O COI gostaria de incluir os eSports dentro da agenda de esportes, mas existem alguns aspectos de valores, como a simulação de guerra nos jogos, inadequados a entrar num programa olímpico
DR. LUIS HENRIQUE ROLIM
Pesquisador do Grupo de Pesquisa em Estudos Olímpicos
A Olympic Virtual Series (Jogos Olímpicos Virtuais, na tradução livre) foi o primeiro evento com licença olímpica na história do eSports. Realizado em 2021, a competição teve títulos como eBaseball Powerful Pro 2020 e Gran Turismo entre as disputas. As federações internacionais de futebol (Fifa), basquete (Fiba), tênis (ITF) e Taekwondo (WT) já sinalizaram a vontade de estar na próxima edição e conta com o apoio da entidade organizadora.
Esporte com uma organização social
Para Gabriel Bresque, doutorando em sociologia pela UFPel, o conceito de esporte tem relação com a construção de regras e a delimitação estatal de um grupo. Por isto, tem entendimento parecido com o de Ana Moser.
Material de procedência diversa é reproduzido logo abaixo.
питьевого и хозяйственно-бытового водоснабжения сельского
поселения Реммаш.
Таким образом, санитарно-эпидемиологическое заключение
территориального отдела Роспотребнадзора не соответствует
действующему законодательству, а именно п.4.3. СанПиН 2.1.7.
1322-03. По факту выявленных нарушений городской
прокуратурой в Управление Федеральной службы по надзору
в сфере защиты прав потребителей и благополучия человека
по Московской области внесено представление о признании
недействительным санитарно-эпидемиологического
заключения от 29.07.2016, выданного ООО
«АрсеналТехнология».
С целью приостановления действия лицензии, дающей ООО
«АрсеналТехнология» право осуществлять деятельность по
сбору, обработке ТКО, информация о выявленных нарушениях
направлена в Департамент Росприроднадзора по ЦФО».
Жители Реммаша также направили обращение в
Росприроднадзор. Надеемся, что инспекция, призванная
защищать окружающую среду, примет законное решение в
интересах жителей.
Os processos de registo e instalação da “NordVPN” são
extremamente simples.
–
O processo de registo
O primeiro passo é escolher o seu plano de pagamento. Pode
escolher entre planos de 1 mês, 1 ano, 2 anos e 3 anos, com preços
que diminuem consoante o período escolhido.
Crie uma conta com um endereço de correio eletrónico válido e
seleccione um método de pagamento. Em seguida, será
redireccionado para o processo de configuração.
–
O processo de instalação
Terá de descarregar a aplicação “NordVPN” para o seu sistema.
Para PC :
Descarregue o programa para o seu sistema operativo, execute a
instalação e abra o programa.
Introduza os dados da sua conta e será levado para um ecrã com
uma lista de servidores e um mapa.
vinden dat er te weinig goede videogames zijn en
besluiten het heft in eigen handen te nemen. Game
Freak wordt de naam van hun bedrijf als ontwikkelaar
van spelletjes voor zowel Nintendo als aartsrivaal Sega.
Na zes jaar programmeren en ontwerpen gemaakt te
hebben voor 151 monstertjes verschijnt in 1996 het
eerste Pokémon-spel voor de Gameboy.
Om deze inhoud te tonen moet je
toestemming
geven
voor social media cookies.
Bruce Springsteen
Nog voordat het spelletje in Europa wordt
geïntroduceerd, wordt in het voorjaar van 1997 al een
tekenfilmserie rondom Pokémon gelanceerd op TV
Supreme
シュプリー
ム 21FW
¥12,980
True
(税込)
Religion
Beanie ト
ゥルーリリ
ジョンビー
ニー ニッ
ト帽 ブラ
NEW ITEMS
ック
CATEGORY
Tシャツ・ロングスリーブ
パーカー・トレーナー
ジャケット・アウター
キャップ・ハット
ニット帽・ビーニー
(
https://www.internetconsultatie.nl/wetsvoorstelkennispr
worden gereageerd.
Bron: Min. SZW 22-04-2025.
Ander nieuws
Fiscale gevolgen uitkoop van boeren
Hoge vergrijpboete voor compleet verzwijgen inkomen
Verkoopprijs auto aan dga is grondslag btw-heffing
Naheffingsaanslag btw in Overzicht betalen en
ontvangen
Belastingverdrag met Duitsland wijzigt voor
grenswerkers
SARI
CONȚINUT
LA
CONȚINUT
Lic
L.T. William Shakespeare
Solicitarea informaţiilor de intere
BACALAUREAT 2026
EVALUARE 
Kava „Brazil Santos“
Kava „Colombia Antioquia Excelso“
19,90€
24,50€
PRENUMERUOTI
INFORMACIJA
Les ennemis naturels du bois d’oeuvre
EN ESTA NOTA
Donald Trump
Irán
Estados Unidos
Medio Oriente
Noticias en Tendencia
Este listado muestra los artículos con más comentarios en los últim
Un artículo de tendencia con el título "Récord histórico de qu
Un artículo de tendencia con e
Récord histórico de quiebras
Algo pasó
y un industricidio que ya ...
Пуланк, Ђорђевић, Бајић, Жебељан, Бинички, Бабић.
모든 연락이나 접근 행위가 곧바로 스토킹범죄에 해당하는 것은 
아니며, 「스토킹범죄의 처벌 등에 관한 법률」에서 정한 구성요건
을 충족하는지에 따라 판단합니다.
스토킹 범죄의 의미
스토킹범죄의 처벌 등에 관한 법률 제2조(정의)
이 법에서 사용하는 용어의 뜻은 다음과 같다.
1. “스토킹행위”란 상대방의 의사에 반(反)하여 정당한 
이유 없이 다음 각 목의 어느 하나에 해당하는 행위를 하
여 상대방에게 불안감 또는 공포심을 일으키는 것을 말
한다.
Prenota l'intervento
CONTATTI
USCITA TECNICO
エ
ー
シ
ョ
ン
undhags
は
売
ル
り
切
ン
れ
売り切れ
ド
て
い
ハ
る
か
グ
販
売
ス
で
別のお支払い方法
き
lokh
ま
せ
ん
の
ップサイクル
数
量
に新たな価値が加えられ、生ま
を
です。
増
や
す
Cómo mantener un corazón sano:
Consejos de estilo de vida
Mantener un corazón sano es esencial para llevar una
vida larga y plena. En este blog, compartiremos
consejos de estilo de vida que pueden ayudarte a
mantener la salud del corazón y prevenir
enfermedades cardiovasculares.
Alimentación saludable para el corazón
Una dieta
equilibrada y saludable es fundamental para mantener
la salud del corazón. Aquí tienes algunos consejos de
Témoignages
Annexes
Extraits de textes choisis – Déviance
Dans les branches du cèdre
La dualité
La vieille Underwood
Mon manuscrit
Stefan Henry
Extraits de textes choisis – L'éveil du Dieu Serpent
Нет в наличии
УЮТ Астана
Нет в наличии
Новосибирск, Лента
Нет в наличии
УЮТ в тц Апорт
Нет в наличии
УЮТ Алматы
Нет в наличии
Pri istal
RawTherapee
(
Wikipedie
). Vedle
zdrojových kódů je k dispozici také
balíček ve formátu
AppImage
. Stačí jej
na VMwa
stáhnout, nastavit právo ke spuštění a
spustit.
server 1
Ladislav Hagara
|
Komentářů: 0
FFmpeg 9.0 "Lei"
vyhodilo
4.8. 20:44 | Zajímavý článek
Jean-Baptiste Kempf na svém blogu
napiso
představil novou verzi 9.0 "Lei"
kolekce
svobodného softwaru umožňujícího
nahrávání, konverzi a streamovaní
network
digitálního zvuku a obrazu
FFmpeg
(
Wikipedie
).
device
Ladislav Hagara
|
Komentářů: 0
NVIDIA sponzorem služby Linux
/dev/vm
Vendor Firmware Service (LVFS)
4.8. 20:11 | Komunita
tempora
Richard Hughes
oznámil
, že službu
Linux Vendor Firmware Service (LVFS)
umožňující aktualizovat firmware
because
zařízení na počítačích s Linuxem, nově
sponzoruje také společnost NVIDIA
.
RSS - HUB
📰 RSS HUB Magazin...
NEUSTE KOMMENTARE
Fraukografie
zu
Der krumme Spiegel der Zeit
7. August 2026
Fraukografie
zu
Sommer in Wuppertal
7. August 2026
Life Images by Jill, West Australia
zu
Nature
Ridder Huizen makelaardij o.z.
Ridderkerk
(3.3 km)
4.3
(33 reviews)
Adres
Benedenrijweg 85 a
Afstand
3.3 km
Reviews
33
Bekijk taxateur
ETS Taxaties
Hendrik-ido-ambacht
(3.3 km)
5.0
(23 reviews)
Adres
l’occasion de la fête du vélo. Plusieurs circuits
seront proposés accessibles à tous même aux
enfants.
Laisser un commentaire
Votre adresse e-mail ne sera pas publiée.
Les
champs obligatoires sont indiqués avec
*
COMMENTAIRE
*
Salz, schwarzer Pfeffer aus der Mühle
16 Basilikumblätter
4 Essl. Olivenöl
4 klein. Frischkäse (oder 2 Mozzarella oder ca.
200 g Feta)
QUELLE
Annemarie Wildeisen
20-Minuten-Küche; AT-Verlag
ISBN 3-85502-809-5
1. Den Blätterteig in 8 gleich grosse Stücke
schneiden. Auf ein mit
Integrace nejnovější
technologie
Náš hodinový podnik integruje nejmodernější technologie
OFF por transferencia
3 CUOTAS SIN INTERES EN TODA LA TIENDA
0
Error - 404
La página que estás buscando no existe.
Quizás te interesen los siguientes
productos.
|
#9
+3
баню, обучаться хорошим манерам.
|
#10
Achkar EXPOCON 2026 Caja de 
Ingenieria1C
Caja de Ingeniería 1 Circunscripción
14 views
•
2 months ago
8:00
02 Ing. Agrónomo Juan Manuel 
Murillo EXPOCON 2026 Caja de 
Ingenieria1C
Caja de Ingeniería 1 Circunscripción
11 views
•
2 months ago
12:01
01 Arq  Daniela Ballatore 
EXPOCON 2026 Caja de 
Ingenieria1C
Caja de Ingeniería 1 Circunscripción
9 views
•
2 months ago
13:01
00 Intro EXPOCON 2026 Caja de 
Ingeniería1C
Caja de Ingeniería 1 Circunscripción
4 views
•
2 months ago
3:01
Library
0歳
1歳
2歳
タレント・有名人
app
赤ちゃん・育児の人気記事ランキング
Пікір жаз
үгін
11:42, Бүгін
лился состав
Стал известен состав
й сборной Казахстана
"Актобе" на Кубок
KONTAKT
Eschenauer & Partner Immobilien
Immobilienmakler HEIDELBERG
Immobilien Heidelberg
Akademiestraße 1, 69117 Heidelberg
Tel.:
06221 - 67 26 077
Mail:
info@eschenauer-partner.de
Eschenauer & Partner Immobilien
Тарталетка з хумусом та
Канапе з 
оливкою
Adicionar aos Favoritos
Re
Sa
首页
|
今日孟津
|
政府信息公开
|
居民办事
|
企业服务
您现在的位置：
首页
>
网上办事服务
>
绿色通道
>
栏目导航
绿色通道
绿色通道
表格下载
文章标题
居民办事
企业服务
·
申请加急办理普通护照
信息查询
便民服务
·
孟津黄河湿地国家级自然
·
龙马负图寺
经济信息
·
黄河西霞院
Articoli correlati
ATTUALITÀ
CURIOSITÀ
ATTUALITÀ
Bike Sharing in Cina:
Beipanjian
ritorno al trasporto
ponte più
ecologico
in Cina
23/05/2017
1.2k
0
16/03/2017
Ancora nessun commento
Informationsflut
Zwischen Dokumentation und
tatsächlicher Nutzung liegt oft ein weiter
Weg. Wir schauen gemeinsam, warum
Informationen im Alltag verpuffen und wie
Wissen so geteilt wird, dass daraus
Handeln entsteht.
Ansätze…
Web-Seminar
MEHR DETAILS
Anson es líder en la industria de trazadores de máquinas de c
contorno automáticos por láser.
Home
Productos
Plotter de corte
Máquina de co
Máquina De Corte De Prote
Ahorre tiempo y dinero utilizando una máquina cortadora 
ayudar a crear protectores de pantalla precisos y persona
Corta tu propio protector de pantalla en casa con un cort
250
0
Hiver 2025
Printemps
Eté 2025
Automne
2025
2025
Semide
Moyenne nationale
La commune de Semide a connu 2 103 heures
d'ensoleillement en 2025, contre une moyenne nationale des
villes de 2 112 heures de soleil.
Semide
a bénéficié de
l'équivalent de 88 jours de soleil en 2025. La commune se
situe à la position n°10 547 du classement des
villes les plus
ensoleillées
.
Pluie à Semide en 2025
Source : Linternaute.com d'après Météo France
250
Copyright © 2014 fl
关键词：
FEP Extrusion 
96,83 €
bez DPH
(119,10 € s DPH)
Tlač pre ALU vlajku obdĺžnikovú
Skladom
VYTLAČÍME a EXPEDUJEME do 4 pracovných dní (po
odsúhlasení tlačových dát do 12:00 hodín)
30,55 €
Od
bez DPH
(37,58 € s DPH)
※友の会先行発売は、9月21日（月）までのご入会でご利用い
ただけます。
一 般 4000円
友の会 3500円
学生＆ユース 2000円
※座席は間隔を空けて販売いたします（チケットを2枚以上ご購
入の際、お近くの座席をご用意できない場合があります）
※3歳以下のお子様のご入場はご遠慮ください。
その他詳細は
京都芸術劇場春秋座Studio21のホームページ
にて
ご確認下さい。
— O futebol na Inglaterra, por exemplo, teve sua origem como uma organização social, com movimentos do Estado britânico que incentivaram atividades esportivas para comunidades pobres, afim de tirar as crianças das ruas, do crime. Ou seja, pensamos em esporte como uma construção estatal de programas de incentivo à prática, por meio de programas que criem espaço de inclusão cultural. O eSports não tem nada disso, já nasce como uma atividade empresarial — argumenta o sociólogo.
Jogador profissional de Fifa Miguel Bilhar, conhecido como SpiderKong, acredita que, se os jogos eletrônicos fossem mais acessíveis e recebessem maiores incentivos, pessoas com menor poder financeiro poderiam ter mais oportunidades no ramo:
Para os ministérios, a discussão já está fechada. Como conceito, está aberta e podemos pensar sobre ela
GABRIEL BRESQUE
Doutorando em sociologia pela UFPel
— Infelizmente, para você competir, é necessário um alto investimento em aparelhos eletrônicos. É algo que separa grande parte da população brasileira desse sonho (se tornar profissional de eSports). Por isso que o Free Fire foi uma febre tão grande aqui no Brasil, como era um jogo mobile (no celular) que uma grande parte dos celulares roda bem, fez com que o acesso ao jogo fosse mais fácil e se tornasse presente na vida de muitos jovens.
Apesar da vontade dos profissionais e envolvidos no universo dos esportes virtuais, a expectativa quanto a inclusão dos mesmos na pasta ministerial do Esporte está longe de acontecer.
— Para os ministérios, a discussão já está fechada. Como conceito, está aberta e podemos pensar sobre ela — conclui Bresque.